» SUPPLIED TEXT
---+---

# 70D Triple Whammy Problems!!! Need advice.



## OGsPhotography (Jul 17, 2016)

1. 

It seems my camera changed to Raw+Jpg from Raw only during a shoot when I changed lens from the 18-35 to the 50mm. Is this a known problem?
I seemed to have a problem with the 50 one other tine where everything in portrait aspect was OOF but not in landscape.

2. My flash misfired, wouldnt work at all ( presumably same problem causing all of this. Had to take the TX off and shoot in multi mode to get any flash.

3.  I got an error on import to Lr.
Error said " files cannot be read" and listed all files.
It did give me the same error on a different card earlier in the day too. 

Any help is appreciated I will probably contact Canon and Adobe tomorrow.  

The photos are saved so its not lost. Had to put them in a different folder on cou harddrive then import from there.

Thanks
OG


----------



## bratkinson (Jul 21, 2016)

I'd check out the 'cheap' options first.  

Since LR had trouble reading directly from your memory card, I'd suggest replacing that first.  It's altogether possible that memory card errors can cause other 'strange' things to happen.  It's no different with computers.  RAM errors can cause all sorts of seemingly unrelated problems from blue screens of death to color shifts of photographs and even partial photographs showing up (like top half only, etc).  

If that doesn't solve it, it could be a too low charge on your battery causing low voltages which can introduce a host of errors as well.


----------



## beagle100 (Jul 21, 2016)

OGsPhotography said:


> 1.
> 
> It seems my camera changed to Raw+Jpg from Raw only during a shoot when I changed lens from the 18-35 to the 50mm. Is this a known problem?
> I seemed to have a problem with the 50 one other tine where everything in portrait aspect was OOF but not in landscape.
> ...



I don't think the same thing is causing all problems.   I would be worried about the flash misfiring - what external flash and "TX"


----------



## OGsPhotography (Jul 22, 2016)

Flashes are a YN system 560 iii and 4 and tx controller. The monolight fired most of the time in slve mode and I put the YN 560iii beside it to trigger.

Im off a few days soon I'll take a look at this problem again.

Thanks for the advice @bratkinson and @beagle100 

I really hope it doesnt persist.

Have a shoot coming up Monday.


----------

---+---

» RECORD LIST
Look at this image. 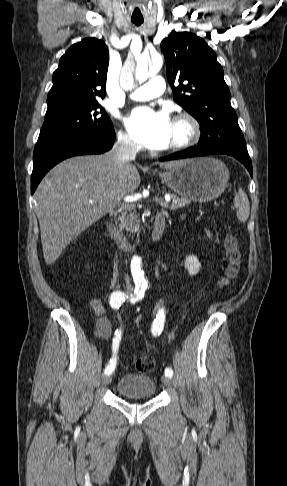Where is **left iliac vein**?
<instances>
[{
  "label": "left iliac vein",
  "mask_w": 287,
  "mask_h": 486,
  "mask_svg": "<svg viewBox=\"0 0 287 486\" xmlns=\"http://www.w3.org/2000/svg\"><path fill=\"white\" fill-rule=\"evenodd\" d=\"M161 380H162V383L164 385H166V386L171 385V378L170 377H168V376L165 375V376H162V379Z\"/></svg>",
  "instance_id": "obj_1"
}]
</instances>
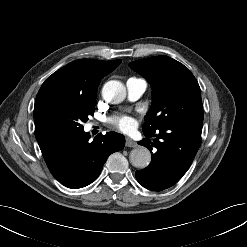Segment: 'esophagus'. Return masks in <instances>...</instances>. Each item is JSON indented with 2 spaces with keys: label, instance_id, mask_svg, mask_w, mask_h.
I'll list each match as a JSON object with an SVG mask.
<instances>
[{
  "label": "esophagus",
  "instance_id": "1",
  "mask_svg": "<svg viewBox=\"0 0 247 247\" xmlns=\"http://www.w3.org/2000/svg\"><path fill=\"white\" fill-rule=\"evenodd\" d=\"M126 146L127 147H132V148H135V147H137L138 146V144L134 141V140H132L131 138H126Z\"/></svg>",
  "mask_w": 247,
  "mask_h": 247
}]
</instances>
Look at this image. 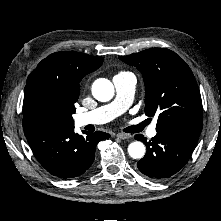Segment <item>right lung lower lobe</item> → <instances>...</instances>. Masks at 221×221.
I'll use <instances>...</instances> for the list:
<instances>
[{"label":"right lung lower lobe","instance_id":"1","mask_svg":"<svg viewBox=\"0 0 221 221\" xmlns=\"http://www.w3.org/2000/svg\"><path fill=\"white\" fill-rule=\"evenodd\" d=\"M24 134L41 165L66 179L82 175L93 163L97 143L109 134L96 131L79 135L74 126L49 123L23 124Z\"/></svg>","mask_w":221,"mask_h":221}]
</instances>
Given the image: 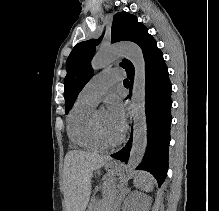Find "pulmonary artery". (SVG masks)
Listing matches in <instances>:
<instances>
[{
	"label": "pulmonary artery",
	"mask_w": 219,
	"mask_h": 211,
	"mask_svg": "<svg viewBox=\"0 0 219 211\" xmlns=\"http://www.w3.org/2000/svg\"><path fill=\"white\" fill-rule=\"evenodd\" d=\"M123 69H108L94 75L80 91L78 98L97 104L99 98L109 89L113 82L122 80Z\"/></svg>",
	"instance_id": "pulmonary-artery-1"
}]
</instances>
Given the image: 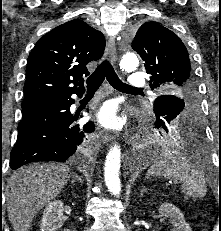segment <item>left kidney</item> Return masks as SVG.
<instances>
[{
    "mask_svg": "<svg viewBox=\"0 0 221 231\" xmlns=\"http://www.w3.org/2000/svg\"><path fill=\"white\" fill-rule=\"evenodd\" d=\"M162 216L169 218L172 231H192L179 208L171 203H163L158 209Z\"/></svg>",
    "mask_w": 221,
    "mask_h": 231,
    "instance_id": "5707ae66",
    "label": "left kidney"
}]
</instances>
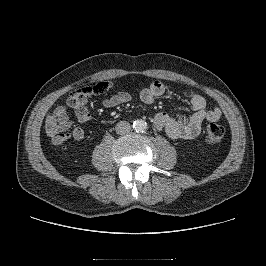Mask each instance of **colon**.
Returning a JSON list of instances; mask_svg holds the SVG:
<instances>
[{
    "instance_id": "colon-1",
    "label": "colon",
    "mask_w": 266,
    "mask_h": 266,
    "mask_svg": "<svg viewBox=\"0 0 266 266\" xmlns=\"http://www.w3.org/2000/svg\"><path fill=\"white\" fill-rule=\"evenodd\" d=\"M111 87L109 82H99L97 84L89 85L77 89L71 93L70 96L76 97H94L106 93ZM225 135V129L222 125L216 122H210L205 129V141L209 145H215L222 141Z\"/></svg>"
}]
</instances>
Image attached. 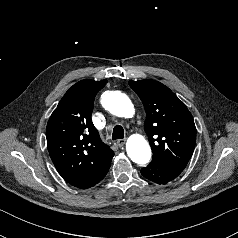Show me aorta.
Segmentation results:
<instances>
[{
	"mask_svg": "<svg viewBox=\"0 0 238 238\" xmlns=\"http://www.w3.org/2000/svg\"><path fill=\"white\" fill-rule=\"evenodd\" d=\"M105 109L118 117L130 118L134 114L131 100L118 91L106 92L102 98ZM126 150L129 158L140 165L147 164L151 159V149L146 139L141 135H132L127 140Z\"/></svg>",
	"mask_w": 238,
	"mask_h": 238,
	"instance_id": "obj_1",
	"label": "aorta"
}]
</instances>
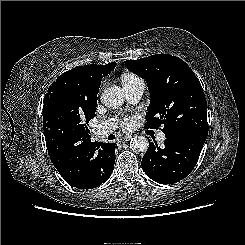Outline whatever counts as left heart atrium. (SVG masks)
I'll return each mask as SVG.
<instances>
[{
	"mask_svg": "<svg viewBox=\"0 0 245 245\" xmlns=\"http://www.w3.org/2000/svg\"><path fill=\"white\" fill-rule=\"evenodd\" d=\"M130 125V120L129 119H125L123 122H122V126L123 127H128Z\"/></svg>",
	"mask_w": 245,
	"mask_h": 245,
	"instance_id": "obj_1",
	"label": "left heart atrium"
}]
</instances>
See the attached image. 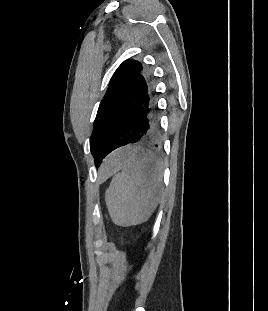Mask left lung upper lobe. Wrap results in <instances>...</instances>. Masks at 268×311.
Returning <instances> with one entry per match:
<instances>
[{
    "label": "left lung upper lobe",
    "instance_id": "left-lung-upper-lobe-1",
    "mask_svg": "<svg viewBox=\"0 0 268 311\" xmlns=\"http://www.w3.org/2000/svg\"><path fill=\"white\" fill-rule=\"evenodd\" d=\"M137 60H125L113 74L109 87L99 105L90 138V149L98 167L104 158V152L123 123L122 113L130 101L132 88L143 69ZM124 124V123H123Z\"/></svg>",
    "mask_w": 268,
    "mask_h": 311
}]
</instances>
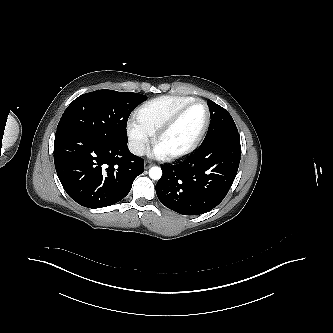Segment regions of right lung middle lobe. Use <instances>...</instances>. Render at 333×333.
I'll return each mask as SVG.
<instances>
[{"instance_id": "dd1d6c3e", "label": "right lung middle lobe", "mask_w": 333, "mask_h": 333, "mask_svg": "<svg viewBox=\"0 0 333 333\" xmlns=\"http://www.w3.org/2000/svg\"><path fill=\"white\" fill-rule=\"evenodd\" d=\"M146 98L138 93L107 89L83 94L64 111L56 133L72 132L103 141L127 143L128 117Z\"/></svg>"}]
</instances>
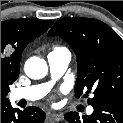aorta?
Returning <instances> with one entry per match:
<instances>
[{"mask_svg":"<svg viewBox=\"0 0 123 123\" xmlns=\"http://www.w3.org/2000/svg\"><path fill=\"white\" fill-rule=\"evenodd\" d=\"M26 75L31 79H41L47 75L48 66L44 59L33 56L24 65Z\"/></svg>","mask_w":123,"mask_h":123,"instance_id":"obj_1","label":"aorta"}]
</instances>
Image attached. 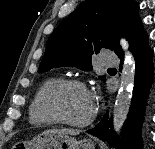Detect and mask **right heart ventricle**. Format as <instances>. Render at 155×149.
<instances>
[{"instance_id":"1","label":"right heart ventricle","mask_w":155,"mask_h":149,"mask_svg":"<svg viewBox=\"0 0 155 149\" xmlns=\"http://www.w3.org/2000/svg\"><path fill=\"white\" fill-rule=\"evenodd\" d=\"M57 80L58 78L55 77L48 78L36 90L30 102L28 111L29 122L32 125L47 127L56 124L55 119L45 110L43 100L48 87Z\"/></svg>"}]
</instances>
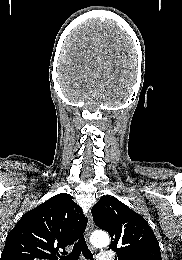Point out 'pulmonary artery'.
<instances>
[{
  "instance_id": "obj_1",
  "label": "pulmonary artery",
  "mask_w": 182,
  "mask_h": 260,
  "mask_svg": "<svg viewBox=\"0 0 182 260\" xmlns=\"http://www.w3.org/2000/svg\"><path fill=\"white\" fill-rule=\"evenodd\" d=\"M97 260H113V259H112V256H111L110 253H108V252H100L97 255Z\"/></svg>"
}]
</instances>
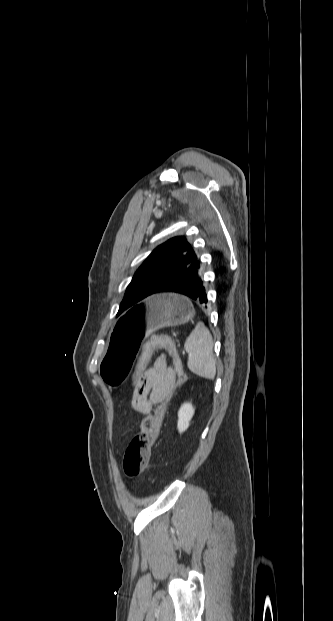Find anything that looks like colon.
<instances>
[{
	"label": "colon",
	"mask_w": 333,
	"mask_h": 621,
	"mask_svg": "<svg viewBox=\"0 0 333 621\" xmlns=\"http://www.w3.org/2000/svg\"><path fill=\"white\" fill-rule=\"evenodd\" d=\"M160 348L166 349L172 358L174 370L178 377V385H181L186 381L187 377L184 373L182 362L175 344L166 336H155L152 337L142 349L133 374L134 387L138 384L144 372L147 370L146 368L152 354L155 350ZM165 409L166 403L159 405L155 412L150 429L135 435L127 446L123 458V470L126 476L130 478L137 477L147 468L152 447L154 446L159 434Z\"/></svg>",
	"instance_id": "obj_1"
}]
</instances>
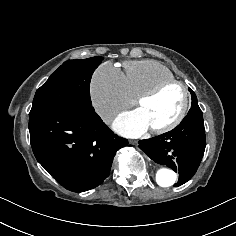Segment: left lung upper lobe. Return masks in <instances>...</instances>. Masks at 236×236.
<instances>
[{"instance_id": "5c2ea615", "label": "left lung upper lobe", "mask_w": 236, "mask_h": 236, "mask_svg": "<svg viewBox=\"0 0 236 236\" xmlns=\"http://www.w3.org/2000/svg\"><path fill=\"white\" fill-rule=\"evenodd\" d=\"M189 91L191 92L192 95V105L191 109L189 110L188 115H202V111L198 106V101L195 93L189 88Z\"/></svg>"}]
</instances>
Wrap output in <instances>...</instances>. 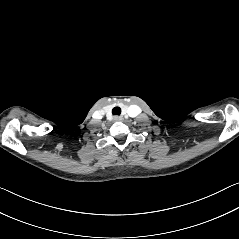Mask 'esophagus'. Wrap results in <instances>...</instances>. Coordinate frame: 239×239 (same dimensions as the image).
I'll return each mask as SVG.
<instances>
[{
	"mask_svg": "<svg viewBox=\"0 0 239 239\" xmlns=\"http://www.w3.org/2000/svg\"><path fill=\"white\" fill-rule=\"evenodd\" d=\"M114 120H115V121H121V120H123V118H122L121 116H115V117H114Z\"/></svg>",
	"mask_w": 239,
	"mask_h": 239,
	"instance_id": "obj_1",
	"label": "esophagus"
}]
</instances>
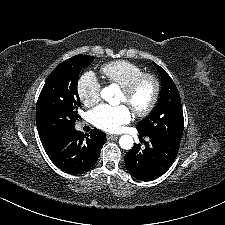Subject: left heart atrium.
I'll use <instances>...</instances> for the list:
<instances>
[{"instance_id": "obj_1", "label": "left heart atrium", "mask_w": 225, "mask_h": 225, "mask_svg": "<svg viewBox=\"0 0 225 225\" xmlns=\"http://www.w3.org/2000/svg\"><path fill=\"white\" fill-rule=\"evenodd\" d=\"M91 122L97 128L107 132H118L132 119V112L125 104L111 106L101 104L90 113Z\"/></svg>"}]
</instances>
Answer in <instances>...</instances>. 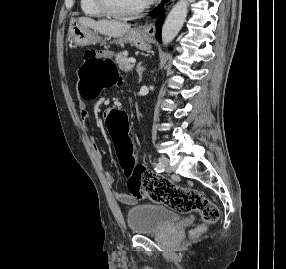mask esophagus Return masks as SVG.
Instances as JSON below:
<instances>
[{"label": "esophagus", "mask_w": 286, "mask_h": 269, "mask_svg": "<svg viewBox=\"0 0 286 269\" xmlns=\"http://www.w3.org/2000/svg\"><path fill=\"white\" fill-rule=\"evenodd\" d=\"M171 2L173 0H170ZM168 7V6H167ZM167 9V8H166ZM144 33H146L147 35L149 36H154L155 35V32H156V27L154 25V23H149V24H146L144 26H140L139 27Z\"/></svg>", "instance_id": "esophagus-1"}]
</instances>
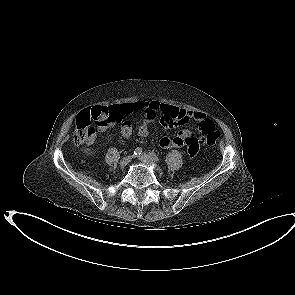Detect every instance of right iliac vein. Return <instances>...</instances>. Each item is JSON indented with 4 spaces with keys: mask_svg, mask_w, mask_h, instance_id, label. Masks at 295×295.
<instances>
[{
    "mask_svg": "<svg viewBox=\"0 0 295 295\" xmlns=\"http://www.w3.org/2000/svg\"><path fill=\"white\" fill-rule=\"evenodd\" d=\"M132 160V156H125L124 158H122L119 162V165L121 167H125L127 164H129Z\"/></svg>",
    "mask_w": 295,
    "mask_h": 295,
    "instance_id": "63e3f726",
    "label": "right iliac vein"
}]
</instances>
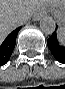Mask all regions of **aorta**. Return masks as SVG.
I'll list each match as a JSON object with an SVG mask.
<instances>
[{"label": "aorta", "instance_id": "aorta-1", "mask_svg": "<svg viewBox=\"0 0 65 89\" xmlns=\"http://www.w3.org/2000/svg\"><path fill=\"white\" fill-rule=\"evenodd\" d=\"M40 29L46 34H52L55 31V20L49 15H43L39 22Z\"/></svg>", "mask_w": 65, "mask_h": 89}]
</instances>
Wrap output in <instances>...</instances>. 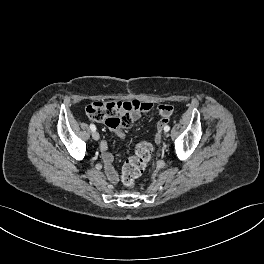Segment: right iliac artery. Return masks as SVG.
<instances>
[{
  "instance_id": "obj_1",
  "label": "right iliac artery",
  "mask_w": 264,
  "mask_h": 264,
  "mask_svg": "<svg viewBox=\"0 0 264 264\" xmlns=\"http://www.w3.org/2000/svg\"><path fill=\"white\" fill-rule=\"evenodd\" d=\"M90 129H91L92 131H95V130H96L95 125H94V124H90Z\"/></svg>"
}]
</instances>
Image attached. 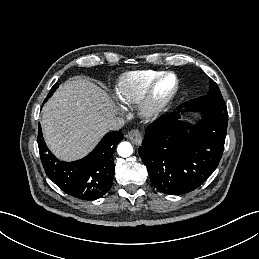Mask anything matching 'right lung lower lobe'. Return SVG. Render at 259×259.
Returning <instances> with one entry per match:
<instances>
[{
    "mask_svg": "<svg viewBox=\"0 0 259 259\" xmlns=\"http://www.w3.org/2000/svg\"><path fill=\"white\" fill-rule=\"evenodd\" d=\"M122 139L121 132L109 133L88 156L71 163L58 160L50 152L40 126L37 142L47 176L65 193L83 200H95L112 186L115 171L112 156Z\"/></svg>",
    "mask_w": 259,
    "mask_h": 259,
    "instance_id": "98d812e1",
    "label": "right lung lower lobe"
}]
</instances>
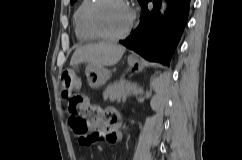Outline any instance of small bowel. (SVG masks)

---+---

» WHAT IS EXPECTED
In the forum thread about the 70D's problems, write out the passage from "I'd check out" up to and including "errors as well.", word for word.

» RESULT FOR THIS TASK
I'd check out the 'cheap' options first.  

Since LR had trouble reading directly from your memory card, I'd suggest replacing that first.  It's altogether possible that memory card errors can cause other 'strange' things to happen.  It's no different with computers.  RAM errors can cause all sorts of seemingly unrelated problems from blue screens of death to color shifts of photographs and even partial photographs showing up (like top half only, etc).  

If that doesn't solve it, it could be a too low charge on your battery causing low voltages which can introduce a host of errors as well.